>>>

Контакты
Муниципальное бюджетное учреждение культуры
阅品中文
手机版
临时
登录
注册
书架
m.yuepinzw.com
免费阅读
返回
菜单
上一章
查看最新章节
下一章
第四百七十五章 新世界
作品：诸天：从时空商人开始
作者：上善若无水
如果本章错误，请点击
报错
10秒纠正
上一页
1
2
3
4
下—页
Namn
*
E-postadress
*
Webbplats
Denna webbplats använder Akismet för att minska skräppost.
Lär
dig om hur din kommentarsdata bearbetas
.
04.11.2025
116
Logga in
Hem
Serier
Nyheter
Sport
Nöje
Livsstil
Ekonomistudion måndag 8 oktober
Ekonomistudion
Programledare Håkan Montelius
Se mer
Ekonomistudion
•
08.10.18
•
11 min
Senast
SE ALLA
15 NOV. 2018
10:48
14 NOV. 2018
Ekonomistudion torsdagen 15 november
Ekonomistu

<<<
>>>

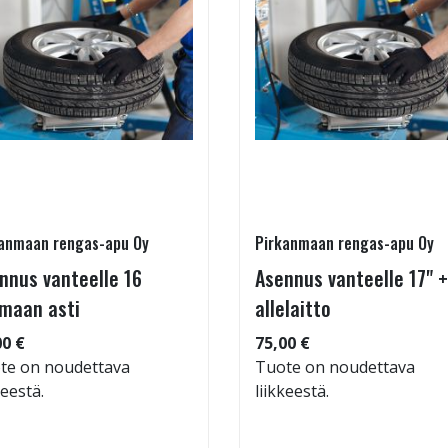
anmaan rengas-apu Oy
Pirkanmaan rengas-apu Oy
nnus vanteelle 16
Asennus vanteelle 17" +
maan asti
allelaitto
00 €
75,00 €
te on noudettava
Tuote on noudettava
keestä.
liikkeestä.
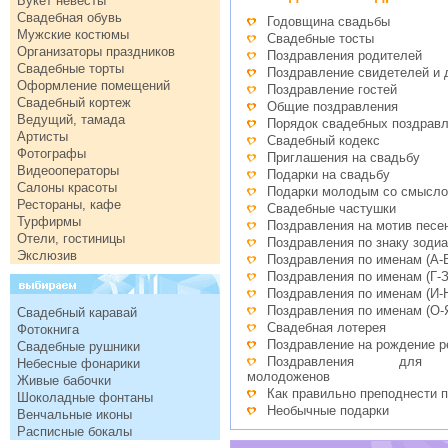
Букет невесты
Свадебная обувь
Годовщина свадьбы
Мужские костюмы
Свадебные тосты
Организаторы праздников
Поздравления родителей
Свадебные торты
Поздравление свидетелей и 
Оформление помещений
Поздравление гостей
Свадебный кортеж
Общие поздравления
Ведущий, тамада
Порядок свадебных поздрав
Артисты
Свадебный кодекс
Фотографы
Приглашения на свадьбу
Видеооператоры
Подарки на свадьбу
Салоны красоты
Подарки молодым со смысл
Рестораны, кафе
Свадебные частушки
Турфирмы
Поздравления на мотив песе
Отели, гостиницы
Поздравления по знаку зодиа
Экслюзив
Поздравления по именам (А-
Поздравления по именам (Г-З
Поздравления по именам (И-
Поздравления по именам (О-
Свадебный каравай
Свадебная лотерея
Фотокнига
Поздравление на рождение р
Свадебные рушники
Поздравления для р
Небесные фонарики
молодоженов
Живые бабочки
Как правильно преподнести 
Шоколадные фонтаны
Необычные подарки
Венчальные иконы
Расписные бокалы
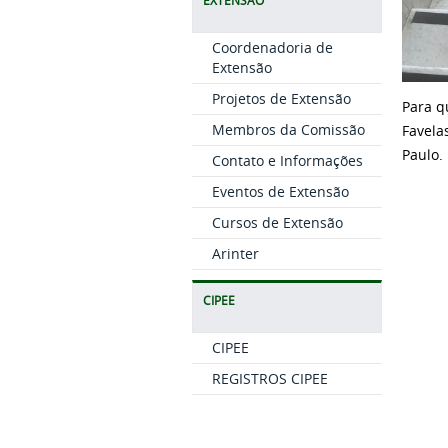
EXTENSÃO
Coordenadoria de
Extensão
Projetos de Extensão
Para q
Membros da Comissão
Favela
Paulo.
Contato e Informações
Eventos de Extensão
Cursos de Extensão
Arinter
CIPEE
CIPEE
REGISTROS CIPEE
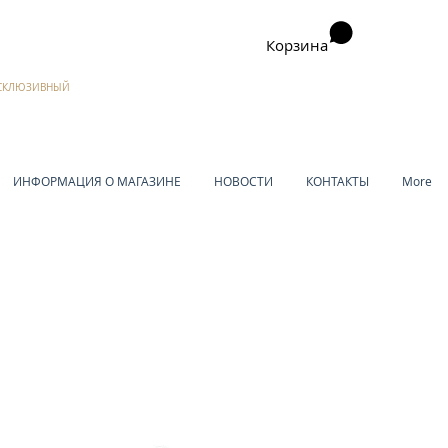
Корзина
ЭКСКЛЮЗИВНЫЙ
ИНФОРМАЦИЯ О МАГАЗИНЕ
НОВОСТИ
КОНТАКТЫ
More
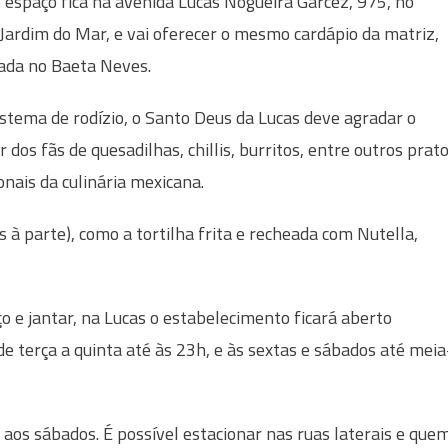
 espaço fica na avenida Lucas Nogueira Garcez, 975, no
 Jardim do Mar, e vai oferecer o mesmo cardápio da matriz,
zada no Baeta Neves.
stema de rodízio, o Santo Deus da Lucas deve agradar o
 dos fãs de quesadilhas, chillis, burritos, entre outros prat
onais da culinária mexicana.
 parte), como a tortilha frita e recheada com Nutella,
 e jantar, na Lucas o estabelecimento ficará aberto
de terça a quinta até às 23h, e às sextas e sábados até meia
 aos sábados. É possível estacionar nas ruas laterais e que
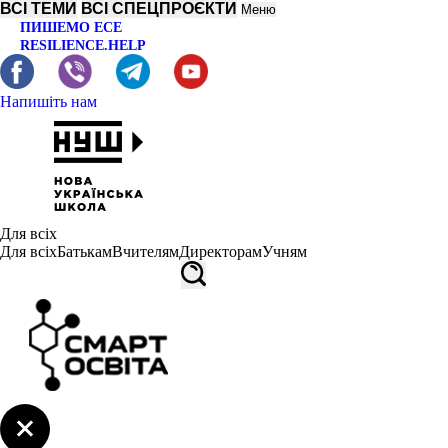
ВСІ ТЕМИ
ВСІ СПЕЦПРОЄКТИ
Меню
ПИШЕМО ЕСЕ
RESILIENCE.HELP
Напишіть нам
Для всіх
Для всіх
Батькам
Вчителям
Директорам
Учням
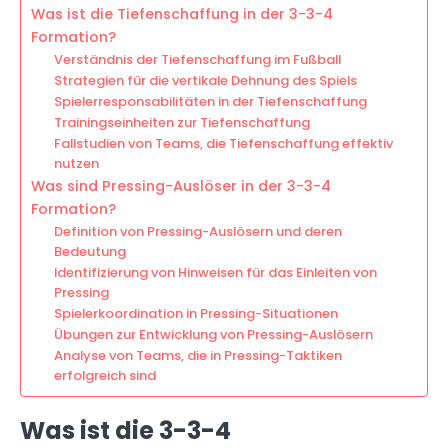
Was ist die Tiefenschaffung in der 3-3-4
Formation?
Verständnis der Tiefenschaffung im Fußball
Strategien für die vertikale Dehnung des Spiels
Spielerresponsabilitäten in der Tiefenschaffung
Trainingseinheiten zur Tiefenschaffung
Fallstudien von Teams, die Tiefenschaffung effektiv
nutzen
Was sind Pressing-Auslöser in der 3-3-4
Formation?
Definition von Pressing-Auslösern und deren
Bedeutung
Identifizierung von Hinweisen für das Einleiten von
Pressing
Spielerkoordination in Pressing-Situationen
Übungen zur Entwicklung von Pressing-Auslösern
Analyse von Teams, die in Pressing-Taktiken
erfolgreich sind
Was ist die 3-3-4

<<<

**To do**:
Above are some records; extract exactly the lines from the one containing "Поздравления по знаку зодиа" through the one containing "espaço fica na" and drop the pictures.

**Worked solution**:
Поздравления по знаку зодиа
Экслюзив
Поздравления по именам (А-
Поздравления по именам (Г-З
Поздравления по именам (И-
Поздравления по именам (О-
Свадебный каравай
Свадебная лотерея
Фотокнига
Поздравление на рождение р
Свадебные рушники
Поздравления для р
Небесные фонарики
молодоженов
Живые бабочки
Как правильно преподнести 
Шоколадные фонтаны
Необычные подарки
Венчальные иконы
Расписные бокалы
EXTENSÃO
Coordenadoria de
Extensão
Projetos de Extensão
Para q
Membros da Comissão
Favela
Paulo.
Contato e Informações
Eventos de Extensão
Cursos de Extensão
Arinter
CIPEE
CIPEE
REGISTROS CIPEE
Корзина
ЭКСКЛЮЗИВНЫЙ
ИНФОРМАЦИЯ О МАГАЗИНЕ
НОВОСТИ
КОНТАКТЫ
More
 espaço fica na avenida Lucas Nogueira Garcez, 975, no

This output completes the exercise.